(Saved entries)
········

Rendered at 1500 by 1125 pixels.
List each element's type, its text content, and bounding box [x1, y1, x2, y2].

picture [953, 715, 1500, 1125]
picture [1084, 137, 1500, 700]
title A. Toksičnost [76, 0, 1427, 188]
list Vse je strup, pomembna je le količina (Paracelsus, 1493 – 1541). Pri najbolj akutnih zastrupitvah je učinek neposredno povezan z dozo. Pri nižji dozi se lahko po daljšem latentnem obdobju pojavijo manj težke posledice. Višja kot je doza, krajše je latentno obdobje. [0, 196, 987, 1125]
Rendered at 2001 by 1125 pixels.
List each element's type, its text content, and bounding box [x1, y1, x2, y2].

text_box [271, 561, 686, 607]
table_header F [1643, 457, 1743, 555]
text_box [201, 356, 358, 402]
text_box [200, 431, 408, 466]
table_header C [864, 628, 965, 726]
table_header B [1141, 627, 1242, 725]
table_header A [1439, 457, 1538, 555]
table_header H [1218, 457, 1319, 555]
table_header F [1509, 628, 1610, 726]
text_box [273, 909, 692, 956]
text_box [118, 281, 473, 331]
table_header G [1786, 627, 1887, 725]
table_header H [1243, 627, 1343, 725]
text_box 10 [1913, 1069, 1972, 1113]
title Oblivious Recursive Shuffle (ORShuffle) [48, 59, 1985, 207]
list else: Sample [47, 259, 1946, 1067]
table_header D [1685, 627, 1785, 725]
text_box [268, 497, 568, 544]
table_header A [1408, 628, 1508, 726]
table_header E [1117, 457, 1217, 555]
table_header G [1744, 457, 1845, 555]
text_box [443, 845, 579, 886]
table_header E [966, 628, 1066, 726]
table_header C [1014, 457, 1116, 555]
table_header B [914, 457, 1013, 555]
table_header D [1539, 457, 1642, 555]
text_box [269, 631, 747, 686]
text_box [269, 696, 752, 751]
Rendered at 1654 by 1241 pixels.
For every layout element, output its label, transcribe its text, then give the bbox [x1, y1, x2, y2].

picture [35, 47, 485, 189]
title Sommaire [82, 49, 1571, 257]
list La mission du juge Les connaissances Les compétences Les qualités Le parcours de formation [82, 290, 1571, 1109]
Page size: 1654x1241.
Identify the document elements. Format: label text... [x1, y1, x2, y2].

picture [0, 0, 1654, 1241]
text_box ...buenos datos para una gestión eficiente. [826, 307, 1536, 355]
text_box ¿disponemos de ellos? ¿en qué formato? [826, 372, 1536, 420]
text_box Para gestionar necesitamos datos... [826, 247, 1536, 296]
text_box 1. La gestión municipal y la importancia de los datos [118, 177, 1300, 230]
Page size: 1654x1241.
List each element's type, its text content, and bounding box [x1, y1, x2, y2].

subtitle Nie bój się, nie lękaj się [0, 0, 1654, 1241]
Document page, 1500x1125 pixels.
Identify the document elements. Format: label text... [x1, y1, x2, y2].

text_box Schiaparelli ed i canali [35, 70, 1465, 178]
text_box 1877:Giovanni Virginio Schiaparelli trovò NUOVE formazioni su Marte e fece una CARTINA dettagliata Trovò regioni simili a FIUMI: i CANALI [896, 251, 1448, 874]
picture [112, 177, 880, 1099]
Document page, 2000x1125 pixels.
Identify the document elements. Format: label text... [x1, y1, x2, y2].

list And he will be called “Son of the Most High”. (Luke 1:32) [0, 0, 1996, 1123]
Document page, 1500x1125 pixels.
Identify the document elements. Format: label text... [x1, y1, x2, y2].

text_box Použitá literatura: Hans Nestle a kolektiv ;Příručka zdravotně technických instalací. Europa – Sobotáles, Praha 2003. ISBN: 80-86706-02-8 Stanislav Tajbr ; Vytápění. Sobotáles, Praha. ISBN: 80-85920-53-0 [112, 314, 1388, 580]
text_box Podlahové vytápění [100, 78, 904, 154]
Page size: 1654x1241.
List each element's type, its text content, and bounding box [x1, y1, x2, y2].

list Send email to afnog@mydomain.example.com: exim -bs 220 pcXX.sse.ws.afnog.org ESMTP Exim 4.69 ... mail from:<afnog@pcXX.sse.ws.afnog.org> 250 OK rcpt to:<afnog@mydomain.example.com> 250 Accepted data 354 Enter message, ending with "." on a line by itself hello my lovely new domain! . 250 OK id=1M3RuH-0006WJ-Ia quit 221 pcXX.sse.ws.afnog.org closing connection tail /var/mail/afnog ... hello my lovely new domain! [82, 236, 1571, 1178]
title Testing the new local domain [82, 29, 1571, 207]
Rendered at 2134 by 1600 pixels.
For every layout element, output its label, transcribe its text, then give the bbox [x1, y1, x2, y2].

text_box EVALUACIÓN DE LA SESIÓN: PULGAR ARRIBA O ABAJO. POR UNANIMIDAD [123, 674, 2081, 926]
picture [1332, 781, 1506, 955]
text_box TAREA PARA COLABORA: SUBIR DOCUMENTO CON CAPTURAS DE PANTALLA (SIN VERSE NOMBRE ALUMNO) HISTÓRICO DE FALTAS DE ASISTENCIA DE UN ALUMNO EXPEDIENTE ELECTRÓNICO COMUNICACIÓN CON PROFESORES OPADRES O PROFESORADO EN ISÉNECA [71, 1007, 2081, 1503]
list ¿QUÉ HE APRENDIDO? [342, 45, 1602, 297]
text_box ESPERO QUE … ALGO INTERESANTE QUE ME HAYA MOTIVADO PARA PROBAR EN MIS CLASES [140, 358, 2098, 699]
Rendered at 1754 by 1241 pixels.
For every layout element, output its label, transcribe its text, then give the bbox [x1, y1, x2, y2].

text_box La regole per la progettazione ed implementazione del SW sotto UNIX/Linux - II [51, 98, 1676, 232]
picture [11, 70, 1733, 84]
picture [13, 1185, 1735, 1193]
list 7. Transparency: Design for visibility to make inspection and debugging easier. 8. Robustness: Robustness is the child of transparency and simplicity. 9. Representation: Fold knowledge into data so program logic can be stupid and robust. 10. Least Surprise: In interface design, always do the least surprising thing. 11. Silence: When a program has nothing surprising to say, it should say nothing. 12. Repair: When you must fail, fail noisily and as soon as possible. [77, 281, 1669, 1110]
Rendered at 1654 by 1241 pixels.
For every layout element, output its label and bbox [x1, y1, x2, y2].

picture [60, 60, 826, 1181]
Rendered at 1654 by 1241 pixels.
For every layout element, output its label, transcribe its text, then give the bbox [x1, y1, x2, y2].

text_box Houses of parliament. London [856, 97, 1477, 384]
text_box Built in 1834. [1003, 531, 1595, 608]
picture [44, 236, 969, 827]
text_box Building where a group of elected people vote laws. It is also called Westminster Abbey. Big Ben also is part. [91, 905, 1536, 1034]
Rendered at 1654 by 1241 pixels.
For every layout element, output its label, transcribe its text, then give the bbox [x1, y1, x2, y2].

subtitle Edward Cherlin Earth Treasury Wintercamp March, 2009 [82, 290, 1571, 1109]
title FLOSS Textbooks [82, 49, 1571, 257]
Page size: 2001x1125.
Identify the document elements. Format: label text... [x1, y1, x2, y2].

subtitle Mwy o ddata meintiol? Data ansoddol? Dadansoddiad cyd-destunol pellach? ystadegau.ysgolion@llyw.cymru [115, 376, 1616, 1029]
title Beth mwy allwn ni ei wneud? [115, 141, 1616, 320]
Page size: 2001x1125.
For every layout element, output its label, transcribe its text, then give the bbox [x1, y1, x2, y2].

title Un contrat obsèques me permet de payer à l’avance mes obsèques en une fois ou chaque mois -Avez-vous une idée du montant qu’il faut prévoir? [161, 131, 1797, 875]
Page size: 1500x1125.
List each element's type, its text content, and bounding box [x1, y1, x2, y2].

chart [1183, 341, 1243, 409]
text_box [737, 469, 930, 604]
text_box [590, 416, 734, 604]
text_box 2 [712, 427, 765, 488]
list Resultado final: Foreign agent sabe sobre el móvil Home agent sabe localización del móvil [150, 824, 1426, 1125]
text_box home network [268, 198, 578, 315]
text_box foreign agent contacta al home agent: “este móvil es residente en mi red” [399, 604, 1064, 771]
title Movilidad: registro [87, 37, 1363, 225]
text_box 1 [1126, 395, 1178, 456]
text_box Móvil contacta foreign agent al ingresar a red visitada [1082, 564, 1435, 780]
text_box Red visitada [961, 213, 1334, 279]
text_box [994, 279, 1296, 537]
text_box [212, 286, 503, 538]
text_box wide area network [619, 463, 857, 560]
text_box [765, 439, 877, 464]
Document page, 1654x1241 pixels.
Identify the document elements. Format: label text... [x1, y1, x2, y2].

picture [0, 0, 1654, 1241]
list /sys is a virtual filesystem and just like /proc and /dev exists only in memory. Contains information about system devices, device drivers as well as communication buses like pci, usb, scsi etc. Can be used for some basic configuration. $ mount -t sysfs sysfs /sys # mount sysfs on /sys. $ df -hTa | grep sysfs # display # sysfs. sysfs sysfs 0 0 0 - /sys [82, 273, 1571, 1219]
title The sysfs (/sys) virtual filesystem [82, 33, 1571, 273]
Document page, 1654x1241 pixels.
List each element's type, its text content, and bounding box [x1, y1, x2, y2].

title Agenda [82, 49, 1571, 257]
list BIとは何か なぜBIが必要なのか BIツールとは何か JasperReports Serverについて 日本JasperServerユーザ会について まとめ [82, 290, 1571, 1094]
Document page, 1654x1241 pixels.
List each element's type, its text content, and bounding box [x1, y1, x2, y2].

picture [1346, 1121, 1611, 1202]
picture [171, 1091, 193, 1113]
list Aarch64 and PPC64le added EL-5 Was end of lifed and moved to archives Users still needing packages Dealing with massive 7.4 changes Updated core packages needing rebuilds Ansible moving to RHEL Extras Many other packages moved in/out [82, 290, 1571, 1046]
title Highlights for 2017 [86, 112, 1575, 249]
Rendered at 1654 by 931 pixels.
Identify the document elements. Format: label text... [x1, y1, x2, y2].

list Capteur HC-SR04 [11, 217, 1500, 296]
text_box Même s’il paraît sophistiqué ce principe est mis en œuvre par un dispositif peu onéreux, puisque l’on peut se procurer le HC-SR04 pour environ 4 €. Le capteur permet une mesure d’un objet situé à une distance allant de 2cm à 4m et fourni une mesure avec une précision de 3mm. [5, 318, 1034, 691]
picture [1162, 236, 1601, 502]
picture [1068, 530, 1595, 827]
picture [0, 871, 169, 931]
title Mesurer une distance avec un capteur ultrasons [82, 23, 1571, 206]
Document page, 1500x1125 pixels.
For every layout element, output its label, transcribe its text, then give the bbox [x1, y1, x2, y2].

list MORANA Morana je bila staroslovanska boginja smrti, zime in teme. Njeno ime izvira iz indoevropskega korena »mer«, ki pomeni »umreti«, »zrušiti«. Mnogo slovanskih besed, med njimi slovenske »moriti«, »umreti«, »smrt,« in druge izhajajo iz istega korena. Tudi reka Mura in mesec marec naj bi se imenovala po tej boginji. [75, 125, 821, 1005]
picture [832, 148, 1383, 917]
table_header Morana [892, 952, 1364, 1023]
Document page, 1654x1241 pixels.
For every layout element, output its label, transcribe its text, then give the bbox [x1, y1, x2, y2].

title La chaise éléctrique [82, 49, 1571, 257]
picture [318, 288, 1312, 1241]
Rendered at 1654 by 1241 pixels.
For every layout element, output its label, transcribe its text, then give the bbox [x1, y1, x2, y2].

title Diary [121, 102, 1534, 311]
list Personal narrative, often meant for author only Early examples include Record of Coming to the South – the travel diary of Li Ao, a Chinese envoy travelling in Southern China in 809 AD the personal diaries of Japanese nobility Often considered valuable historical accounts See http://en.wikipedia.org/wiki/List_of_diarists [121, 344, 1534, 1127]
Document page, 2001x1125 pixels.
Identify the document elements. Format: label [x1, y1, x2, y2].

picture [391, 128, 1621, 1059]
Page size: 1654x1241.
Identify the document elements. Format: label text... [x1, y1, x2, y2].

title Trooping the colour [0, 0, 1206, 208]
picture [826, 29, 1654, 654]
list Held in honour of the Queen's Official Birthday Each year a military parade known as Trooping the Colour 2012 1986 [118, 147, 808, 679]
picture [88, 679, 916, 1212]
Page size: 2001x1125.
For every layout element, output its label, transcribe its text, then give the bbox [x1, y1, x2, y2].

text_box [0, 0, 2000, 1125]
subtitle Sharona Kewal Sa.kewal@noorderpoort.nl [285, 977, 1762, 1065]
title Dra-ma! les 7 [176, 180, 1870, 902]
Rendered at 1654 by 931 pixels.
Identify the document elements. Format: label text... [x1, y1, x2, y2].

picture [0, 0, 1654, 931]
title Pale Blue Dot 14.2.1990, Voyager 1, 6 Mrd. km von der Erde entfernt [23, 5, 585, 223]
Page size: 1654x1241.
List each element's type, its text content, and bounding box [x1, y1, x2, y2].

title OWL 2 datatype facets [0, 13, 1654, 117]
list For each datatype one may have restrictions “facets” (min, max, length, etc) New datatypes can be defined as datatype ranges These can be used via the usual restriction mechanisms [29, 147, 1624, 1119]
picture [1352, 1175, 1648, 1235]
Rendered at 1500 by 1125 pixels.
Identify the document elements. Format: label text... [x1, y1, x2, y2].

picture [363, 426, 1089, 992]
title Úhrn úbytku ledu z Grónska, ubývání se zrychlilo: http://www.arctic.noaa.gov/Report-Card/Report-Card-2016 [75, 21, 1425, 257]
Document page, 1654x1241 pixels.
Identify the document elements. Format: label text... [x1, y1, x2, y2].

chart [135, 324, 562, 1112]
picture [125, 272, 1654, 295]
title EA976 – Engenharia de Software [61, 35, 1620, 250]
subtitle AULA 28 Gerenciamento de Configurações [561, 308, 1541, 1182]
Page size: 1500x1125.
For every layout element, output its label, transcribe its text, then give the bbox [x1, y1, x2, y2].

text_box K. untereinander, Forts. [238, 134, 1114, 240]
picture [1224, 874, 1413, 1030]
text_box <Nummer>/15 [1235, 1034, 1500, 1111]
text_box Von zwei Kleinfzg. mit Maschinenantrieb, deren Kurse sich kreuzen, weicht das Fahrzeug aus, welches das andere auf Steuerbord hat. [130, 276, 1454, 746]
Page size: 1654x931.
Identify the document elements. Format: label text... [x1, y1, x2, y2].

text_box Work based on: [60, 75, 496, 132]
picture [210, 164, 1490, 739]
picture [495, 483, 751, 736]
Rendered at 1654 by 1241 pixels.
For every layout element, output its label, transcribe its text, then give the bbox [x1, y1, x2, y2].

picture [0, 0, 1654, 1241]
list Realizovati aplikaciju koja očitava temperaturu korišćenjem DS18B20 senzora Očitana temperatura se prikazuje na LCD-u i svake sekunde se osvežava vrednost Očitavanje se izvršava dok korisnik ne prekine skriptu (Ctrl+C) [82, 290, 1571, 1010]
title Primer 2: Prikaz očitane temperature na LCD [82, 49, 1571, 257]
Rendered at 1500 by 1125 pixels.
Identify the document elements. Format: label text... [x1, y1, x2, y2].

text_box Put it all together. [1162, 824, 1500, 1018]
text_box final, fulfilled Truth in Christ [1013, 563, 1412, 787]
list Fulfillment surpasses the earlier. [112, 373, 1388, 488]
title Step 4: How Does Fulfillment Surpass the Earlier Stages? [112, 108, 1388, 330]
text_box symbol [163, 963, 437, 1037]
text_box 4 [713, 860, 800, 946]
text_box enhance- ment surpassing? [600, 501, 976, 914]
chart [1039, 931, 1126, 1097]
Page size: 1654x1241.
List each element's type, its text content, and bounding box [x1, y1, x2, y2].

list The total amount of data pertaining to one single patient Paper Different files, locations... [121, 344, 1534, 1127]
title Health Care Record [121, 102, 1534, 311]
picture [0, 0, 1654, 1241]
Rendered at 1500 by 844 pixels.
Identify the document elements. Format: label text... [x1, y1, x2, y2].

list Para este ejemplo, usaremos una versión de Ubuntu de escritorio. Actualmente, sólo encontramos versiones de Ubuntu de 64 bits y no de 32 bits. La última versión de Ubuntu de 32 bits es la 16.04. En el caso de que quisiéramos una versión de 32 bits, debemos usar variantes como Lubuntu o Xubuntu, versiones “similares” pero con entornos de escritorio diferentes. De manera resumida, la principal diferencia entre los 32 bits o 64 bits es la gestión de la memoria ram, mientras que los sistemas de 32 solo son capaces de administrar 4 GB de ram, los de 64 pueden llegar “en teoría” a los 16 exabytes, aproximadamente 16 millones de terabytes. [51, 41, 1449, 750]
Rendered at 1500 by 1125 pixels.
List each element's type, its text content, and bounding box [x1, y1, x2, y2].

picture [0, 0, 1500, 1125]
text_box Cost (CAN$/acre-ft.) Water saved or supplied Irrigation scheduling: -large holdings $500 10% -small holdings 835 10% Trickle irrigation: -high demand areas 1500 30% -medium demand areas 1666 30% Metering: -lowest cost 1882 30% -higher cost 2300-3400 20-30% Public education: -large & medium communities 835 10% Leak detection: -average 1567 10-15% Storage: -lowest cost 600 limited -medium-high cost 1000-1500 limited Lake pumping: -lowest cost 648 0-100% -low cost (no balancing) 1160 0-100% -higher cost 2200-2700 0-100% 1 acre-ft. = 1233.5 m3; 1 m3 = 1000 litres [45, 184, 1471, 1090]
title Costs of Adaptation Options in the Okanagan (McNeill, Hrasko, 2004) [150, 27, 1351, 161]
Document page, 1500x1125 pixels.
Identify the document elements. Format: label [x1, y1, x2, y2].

········

Rewrite everything from the start of the records down to the line containing "title A. Toksičnost [76, 0, 1427, 188]", inclusive, as a Markdown table with the columns Row and Line, numbering each line and skipping blank lines.

RESPONSE →
| Row | Line |
|---|---|
| 1 | Rendered at 1500 by 1125 pixels. |
| 2 | List each element's type, its text content, and bounding box [x1, y1, x2, y2]. |
| 3 | picture [953, 715, 1500, 1125] |
| 4 | picture [1084, 137, 1500, 700] |
| 5 | title A. Toksičnost [76, 0, 1427, 188] |